Jobs report and how does the Fed respond to all of this?
In the last jobs report before the global trade earthquake of April 2nd saw 228k net jobs added in March, well above the estimate of 140k with about half of that offset by a downward revision of 48k combined in the prior two months. The household survey saw a job gain of 201k which because it was just below the 232k person rise in the size of the labor force, the unemployment rate ticked up by one tenth to 4.2%. The all in U6 rate which jumped by 50 bps to 8% in February to a multi year high fell one tenth to 7.9%.
The participation rate rose one tenth to 62.5% after falling by two tenths last month. The key 25-54 yr olds though saw a drop of two tenths to 83.3% which is the lowest since December 2023. Hours worked was 34.2 for a 2nd month after touching 34.1 in January which was the lowest since 2010 not including Covid. Average hourly earnings were up by .3% m/o/m as expected though the prior month was revised down by one tenth and was up by 3.8% y/o/y. Combining hours worked and hourly wages puts the weekly earnings up by .3% m/o/m after a 5 tenths gain last month and higher by 3.2% y/o/y.
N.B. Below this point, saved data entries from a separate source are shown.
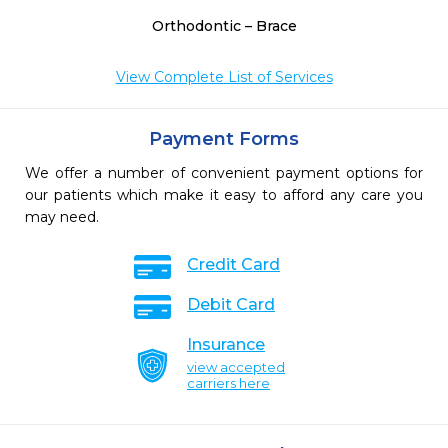
Orthodontic – Brace
View Complete List of Services
Payment Forms
We offer a number of convenient payment options for
our patients which make it easy to afford any care you
may need.
Credit Card
Debit Card
Insurance
view accepted
carriers here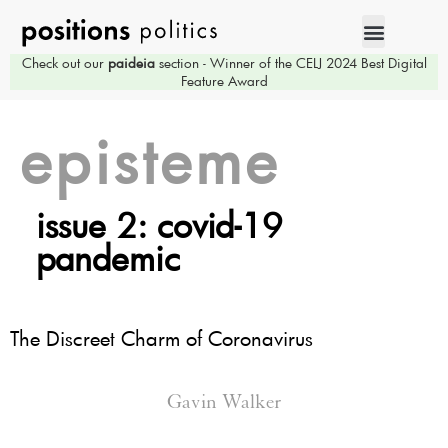
Check out our
paideia
section - Winner of the CELJ 2024 Best Digital
Feature Award
episteme
issue 2: covid-19
pandemic
The Discreet Charm of Coronavirus
Gavin Walker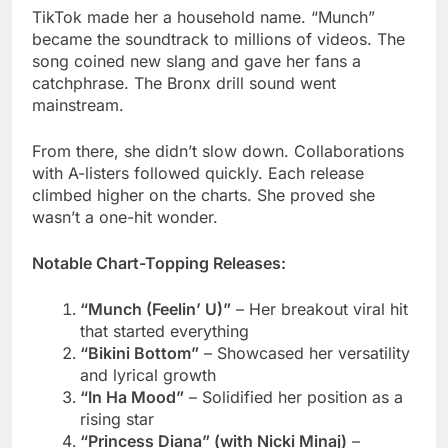
mainstream.
From there, she didn’t slow down. Collaborations
with A-listers followed quickly. Each release
climbed higher on the charts. She proved she
wasn’t a one-hit wonder.
Notable Chart-Topping Releases:
“Munch (Feelin’ U)”
– Her breakout viral hit
that started everything
“Bikini Bottom”
– Showcased her versatility
and lyrical growth
“In Ha Mood”
– Solidified her position as a
rising star
“Princess Diana” (with Nicki Minaj)
–
Peaked at #4 on Billboard Hot 100
“Boy’s a Liar Pt. 2” (with PinkPantheress)
–
Reached #3 on Billboard
“Karma” Remix (with Taylor Swift)
– Hit #2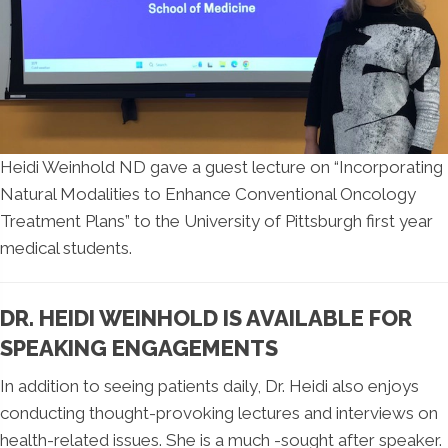
Heidi Weinhold ND gave a guest lecture on “Incorporating
Natural Modalities to Enhance Conventional Oncology
Treatment Plans” to the University of Pittsburgh first year
medical students.
DR. HEIDI WEINHOLD IS AVAILABLE FOR
SPEAKING ENGAGEMENTS
In addition to seeing patients daily, Dr. Heidi also enjoys
conducting thought-provoking lectures and interviews on
health-related issues. She is a much -sought after speaker.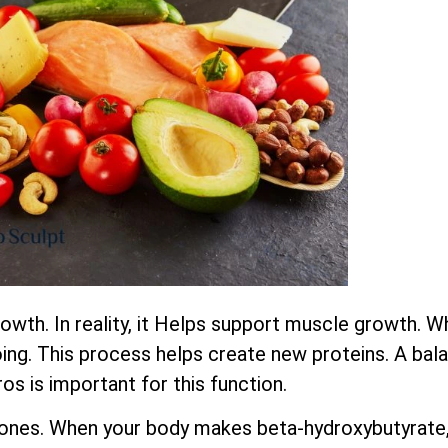
wth. In reality, it Helps support muscle growth. W
ing. This process helps create new proteins. A bala
os is important for this function.
ones. When your body makes beta-hydroxybutyrate,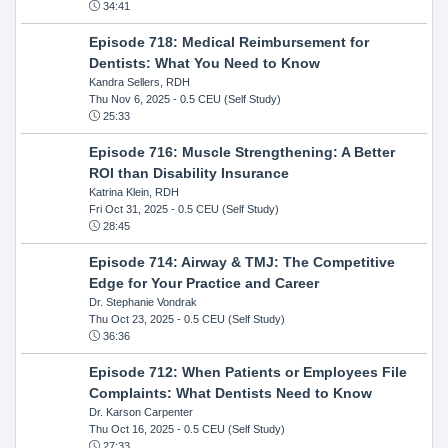
34:41
Episode 718: Medical Reimbursement for
Dentists: What You Need to Know
Kandra Sellers, RDH
Thu Nov 6, 2025
- 0.5 CEU (Self Study)
25:33
Episode 716: Muscle Strengthening: A Better
ROI than Disability Insurance
Katrina Klein, RDH
Fri Oct 31, 2025
- 0.5 CEU (Self Study)
28:45
Episode 714: Airway & TMJ: The Competitive
Edge for Your Practice and Career
Dr. Stephanie Vondrak
Thu Oct 23, 2025
- 0.5 CEU (Self Study)
36:36
Episode 712: When Patients or Employees File
Complaints: What Dentists Need to Know
Dr. Karson Carpenter
Thu Oct 16, 2025
- 0.5 CEU (Self Study)
27:33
The federal government shed 4k jobs but assume it will be more than that when the April jobs report comes out. State and local though added jobs. With respect to services, again private education/health led the job gains, up by 77k, almost half of the 209k private sector jobs added. That was followed by trade/transport of 48k which includes 24k from retail. Leisure/hospitality added 43k after losing a total of 31k over the past two months combined. Financial services and professional/business services added modest jobs while temp jobs were lost for a 3rd straight month and information shed 2k.